I am a founder of Harris Bricken, an international law firm with lawyers in Los Angeles, Portland, San Francisco, Seattle, China and Spain.

I mostly represent companies doing business in emerging market countries. It has taken me many years to build my network and it takes constant communication and travel to maintain it. My work has been as varied as securing the release of two improperly held helicopters in Papua New Guinea, setting up a legal framework to move slag from Canada to Poland’s interior, overseeing hundreds of litigation and arbitration matters in Korea, helping someone avoid terrorism charges in Japan, and seizing fish product in China to collect on a debt.

I was named as one of only three Washington State Amazing Lawyers in International Law, I am AV rated by Martindale-Hubbell Law Directory (its highest rating), I am rated 10.0 by AVVO.com (its highest rating), and I am a SuperLawyer.

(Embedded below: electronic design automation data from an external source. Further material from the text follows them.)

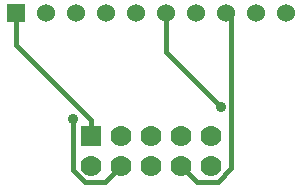
<source format=gtl>
G04 (created by PCBNEW (2013-jul-07)-stable) date Wed 24 Jun 2015 12:24:46 PM PDT*
%MOIN*%
G04 Gerber Fmt 3.4, Leading zero omitted, Abs format*
%FSLAX34Y34*%
G01*
G70*
G90*
G04 APERTURE LIST*
%ADD10C,0.00590551*%
%ADD11R,0.07X0.07*%
%ADD12C,0.07*%
%ADD13C,0.06*%
%ADD14R,0.06X0.06*%
%ADD15C,0.035*%
%ADD16C,0.015*%
G04 APERTURE END LIST*
G54D10*
G54D11*
X23000Y-24700D03*
G54D12*
X23000Y-25700D03*
X24000Y-24700D03*
X24000Y-25700D03*
X25000Y-24700D03*
X25000Y-25700D03*
X26000Y-24700D03*
X26000Y-25700D03*
X27000Y-24700D03*
X27000Y-25700D03*
G54D13*
X29500Y-20600D03*
X28500Y-20600D03*
X26500Y-20600D03*
X27500Y-20600D03*
X25500Y-20600D03*
X24500Y-20600D03*
G54D14*
X20500Y-20600D03*
G54D13*
X21500Y-20600D03*
X22500Y-20600D03*
X23500Y-20600D03*
G54D15*
X22379Y-24143D03*
X27317Y-23730D03*
G54D16*
X23459Y-26240D02*
X24000Y-25700D01*
X22792Y-26240D02*
X23459Y-26240D01*
X22379Y-25826D02*
X22792Y-26240D01*
X22379Y-24143D02*
X22379Y-25826D01*
X25500Y-21912D02*
X27317Y-23730D01*
X25500Y-20600D02*
X25500Y-21912D01*
X27667Y-20767D02*
X27500Y-20600D01*
X27667Y-25780D02*
X27667Y-20767D01*
X27221Y-26225D02*
X27667Y-25780D01*
X26525Y-26225D02*
X27221Y-26225D01*
X26000Y-25700D02*
X26525Y-26225D01*
X20500Y-20600D02*
X20500Y-21075D01*
X23000Y-24700D02*
X23000Y-24174D01*
X20500Y-21674D02*
X20500Y-21075D01*
X23000Y-24174D02*
X20500Y-21674D01*
M02*

</source>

I am a frequent writer and public speaker on doing business in Asia and I constantly travel between the United States and Asia. I most commonly speak on China law issues and I am the lead writer of the award winning China Law Blog (www.chinalawblog.com). Forbes Magazine, Fortune Magazine, the Wall Street Journal, Investors Business Daily, Business Week, The National Law Journal, The Washington Post, The ABA Journal, The Economist, Newsweek, NPR, The New York Times and Inside Counsel have all interviewed me regarding various aspects of my international law practice.

I am licensed in Washington, Illinois, and Alaska.

In tandem with the international law team at my firm, I focus on setting up/registering companies overseas (via WFOEs, Rep Offices or Joint Ventures), drafting international contracts (NDAs, OEM Agreements, licensing, distribution, etc.), protecting IP (trademarks, trade secrets, copyrights and patents), and overseeing M&A transactions.